§ Directions for this task:
Copy out each line containing "rclk" from the entries below.

§ Input data:
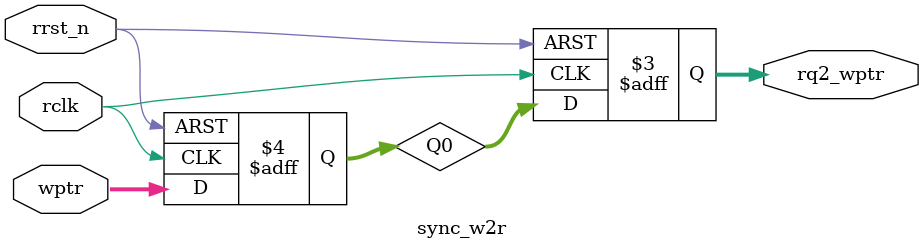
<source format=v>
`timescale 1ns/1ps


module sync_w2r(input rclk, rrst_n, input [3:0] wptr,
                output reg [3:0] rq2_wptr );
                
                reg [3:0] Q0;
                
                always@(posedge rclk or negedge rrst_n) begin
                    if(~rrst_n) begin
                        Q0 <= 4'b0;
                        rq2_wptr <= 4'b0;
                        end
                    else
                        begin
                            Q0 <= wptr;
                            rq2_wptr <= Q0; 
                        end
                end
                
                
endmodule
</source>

* * *

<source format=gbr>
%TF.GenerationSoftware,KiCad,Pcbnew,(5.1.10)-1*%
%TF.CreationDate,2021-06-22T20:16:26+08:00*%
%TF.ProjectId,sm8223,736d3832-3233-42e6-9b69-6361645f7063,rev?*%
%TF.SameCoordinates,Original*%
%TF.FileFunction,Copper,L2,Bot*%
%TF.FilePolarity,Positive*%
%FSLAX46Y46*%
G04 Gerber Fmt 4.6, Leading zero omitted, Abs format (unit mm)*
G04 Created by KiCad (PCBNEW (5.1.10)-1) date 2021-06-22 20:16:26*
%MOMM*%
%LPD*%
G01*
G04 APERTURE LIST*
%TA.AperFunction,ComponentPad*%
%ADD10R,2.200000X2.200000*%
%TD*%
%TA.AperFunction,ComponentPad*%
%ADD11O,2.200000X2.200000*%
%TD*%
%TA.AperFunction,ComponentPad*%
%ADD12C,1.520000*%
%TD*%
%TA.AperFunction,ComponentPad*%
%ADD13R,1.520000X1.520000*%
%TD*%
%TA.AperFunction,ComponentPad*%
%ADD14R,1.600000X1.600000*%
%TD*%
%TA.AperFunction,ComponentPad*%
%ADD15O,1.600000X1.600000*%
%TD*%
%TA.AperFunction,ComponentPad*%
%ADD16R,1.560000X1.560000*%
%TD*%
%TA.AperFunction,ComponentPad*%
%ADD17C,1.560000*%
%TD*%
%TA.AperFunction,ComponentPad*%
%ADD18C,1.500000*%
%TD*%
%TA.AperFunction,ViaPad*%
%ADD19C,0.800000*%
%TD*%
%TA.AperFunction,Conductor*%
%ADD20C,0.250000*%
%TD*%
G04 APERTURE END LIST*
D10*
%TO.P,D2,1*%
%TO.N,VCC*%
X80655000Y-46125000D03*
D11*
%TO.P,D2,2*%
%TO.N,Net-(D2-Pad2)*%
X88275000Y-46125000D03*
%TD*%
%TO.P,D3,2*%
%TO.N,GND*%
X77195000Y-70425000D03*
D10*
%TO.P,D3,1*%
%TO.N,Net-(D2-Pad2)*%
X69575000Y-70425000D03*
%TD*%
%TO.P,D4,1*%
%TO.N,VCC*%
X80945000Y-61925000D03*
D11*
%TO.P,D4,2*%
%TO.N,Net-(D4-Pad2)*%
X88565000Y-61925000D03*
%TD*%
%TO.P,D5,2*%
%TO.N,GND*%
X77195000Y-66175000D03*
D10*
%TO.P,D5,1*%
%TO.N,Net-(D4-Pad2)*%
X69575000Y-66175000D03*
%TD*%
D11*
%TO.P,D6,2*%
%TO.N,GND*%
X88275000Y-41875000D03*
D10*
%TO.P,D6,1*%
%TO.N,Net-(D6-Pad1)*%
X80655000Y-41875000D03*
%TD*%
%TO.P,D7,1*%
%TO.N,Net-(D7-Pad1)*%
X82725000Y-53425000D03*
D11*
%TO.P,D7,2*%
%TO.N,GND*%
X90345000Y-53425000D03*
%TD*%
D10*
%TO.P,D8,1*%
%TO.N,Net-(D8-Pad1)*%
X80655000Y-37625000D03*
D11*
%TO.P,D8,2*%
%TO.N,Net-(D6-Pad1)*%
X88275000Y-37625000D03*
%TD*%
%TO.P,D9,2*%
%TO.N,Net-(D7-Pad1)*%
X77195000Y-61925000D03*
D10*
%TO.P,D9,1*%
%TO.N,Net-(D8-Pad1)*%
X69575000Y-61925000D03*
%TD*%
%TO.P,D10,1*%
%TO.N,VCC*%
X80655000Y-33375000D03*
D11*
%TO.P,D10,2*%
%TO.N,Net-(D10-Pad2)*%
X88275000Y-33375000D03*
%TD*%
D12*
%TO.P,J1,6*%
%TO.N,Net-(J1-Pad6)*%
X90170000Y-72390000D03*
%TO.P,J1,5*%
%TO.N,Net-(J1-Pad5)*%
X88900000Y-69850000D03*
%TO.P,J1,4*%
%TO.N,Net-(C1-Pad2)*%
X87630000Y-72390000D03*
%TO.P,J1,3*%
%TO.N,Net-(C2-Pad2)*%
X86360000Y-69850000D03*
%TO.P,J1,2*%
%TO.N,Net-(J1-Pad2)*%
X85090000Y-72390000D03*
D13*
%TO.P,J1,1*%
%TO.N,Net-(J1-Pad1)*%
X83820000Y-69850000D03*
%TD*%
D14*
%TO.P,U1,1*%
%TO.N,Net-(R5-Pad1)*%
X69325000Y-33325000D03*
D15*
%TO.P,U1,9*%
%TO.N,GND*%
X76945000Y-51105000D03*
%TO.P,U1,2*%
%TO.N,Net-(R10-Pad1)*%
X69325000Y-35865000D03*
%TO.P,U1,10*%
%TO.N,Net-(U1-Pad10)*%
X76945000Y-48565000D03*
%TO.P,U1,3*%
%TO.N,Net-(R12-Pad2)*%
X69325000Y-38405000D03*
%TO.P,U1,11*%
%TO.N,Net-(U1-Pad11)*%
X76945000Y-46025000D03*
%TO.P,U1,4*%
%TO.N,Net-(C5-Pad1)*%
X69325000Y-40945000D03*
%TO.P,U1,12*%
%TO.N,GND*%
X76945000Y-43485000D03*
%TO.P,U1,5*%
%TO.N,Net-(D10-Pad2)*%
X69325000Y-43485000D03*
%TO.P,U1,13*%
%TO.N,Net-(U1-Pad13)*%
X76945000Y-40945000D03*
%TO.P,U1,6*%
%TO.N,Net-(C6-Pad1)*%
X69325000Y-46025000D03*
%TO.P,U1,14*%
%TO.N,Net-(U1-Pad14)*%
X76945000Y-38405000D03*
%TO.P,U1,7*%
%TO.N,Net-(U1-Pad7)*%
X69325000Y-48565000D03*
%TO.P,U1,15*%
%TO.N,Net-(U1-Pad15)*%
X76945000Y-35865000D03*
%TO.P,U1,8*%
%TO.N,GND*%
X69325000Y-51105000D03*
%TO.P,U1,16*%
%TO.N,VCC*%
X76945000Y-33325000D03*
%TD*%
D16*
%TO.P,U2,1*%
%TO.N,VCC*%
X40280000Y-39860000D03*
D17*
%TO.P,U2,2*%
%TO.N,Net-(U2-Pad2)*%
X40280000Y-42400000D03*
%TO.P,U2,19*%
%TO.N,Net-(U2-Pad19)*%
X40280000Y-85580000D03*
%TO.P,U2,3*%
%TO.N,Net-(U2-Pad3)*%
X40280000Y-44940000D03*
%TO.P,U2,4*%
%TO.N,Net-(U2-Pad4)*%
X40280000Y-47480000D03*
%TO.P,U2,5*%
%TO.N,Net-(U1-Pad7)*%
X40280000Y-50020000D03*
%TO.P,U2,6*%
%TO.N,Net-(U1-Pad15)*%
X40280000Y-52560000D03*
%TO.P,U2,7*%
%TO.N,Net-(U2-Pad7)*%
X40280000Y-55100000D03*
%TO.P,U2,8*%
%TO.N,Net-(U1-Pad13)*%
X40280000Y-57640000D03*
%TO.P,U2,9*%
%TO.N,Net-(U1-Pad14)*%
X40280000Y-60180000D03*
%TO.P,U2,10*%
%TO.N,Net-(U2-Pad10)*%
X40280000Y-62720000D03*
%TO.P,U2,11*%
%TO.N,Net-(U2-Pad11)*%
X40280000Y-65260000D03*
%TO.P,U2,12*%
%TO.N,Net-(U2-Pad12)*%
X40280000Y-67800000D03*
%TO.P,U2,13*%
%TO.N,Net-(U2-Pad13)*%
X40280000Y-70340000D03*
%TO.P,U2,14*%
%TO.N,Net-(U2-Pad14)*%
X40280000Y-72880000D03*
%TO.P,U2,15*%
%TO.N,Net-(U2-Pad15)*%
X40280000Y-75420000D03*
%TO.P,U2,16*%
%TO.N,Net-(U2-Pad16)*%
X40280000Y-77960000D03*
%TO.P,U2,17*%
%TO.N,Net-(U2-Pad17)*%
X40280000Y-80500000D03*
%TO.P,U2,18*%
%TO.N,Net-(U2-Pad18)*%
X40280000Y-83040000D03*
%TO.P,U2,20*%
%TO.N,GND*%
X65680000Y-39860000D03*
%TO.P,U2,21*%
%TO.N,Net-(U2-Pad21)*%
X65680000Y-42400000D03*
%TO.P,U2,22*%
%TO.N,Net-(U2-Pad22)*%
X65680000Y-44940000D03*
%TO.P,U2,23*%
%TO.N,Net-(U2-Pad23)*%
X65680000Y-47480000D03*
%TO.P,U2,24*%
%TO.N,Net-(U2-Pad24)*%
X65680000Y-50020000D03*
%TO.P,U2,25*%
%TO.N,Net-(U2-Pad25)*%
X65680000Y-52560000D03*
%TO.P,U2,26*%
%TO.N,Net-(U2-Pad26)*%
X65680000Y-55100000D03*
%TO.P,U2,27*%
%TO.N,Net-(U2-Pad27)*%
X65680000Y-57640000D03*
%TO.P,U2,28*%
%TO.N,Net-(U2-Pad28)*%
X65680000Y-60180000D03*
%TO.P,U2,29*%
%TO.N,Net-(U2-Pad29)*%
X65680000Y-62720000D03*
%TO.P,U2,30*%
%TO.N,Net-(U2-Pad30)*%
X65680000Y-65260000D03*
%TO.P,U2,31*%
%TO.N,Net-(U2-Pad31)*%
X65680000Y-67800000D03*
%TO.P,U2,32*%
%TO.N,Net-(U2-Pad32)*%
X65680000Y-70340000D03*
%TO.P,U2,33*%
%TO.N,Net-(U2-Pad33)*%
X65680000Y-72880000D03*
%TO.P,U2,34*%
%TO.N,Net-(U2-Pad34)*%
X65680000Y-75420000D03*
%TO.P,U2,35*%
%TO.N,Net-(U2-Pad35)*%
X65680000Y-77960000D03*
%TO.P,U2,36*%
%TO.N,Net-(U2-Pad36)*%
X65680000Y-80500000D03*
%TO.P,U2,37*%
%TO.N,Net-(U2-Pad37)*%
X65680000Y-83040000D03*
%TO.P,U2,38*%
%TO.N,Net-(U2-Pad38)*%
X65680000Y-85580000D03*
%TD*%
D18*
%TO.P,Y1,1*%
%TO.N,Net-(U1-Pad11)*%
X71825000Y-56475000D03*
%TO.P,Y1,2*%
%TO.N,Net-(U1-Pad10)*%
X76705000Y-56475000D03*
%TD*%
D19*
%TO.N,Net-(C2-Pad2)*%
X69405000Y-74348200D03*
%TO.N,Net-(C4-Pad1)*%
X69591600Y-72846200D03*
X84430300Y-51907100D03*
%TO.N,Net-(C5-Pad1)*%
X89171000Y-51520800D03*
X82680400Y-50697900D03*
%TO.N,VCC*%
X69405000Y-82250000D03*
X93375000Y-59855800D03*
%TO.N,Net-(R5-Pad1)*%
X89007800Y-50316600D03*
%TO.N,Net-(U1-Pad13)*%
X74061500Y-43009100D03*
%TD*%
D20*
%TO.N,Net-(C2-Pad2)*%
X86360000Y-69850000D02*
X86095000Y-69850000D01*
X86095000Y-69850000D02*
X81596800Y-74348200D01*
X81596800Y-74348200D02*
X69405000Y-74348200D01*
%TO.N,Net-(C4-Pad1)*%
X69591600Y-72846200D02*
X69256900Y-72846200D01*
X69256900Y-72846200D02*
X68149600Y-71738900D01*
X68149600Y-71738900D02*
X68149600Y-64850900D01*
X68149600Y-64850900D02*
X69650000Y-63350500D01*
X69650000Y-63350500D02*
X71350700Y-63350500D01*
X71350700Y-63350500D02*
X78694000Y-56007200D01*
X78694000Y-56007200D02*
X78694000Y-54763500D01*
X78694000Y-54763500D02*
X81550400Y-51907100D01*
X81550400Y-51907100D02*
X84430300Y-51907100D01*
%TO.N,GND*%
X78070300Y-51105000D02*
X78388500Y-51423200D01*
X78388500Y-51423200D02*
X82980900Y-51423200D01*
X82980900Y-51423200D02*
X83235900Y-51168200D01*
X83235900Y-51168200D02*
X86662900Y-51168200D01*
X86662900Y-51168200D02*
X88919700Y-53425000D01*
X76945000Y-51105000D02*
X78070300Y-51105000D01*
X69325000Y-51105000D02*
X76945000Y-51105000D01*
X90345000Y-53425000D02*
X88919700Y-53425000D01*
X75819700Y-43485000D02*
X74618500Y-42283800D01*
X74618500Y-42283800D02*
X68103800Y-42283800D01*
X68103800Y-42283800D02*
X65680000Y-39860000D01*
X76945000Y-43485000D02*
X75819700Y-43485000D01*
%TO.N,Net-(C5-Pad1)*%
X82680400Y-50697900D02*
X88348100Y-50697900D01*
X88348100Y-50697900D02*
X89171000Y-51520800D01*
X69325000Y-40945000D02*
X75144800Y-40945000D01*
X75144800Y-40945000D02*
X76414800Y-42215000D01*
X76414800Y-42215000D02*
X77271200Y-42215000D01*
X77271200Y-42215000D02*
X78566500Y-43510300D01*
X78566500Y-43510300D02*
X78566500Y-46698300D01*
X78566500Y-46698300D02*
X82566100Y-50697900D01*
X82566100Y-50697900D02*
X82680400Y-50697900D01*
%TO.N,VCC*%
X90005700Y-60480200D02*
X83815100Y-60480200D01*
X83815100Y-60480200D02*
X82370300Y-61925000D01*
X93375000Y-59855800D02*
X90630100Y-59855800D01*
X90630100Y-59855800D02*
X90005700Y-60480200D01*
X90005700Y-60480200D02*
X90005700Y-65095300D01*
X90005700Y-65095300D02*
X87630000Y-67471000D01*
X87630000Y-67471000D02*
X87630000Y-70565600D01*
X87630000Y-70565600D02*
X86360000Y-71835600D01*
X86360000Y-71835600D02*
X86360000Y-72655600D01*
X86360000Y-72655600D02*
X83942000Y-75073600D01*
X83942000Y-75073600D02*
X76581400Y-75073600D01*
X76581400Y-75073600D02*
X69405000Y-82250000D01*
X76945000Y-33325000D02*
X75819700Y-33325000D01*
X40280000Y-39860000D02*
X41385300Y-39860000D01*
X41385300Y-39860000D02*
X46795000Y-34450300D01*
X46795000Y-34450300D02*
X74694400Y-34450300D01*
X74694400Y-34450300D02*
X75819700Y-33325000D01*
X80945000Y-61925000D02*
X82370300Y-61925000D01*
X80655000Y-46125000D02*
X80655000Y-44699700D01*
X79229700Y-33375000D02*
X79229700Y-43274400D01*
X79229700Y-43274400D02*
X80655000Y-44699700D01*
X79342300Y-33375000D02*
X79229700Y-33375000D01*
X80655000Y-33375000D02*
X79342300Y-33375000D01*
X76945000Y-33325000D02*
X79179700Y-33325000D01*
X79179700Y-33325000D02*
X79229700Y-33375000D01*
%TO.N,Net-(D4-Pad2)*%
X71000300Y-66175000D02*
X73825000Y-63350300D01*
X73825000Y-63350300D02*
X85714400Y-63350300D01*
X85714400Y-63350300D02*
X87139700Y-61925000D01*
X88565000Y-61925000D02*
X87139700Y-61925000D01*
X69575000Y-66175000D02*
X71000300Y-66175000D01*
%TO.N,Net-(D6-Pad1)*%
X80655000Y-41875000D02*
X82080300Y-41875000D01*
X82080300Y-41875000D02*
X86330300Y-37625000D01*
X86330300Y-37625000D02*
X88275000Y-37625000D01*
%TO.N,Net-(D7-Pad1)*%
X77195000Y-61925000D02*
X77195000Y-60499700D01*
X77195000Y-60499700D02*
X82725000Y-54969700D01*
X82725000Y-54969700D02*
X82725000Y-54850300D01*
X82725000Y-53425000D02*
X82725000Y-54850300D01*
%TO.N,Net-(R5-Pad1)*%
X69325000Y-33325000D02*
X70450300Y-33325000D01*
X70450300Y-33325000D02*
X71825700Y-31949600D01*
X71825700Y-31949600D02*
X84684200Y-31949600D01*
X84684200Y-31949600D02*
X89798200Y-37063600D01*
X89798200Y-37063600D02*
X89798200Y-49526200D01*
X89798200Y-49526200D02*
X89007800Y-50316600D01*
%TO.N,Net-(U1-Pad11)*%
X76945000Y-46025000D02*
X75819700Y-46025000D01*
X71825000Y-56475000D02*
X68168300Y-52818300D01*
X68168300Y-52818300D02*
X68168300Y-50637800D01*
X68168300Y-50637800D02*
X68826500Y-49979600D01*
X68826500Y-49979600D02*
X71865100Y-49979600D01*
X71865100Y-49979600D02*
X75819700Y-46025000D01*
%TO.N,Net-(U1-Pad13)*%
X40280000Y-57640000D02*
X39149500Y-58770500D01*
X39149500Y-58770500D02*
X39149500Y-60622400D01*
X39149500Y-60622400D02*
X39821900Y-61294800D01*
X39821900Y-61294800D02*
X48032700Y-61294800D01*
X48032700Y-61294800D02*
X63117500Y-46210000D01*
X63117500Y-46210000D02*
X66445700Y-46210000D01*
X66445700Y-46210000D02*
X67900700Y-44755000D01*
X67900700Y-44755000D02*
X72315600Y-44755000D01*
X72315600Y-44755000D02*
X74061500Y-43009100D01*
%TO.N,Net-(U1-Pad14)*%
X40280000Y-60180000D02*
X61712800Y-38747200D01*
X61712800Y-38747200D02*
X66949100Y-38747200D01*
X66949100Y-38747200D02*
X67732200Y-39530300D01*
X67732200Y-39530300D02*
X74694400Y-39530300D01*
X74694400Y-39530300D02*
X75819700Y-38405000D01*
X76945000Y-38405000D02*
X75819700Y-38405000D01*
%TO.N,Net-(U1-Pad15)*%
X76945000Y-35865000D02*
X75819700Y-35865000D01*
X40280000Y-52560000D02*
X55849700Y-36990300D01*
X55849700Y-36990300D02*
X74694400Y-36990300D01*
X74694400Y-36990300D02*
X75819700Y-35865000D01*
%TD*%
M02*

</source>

§ Answer for the task:
module sync_w2r(input rclk, rrst_n, input [3:0] wptr,
                always@(posedge rclk or negedge rrst_n) begin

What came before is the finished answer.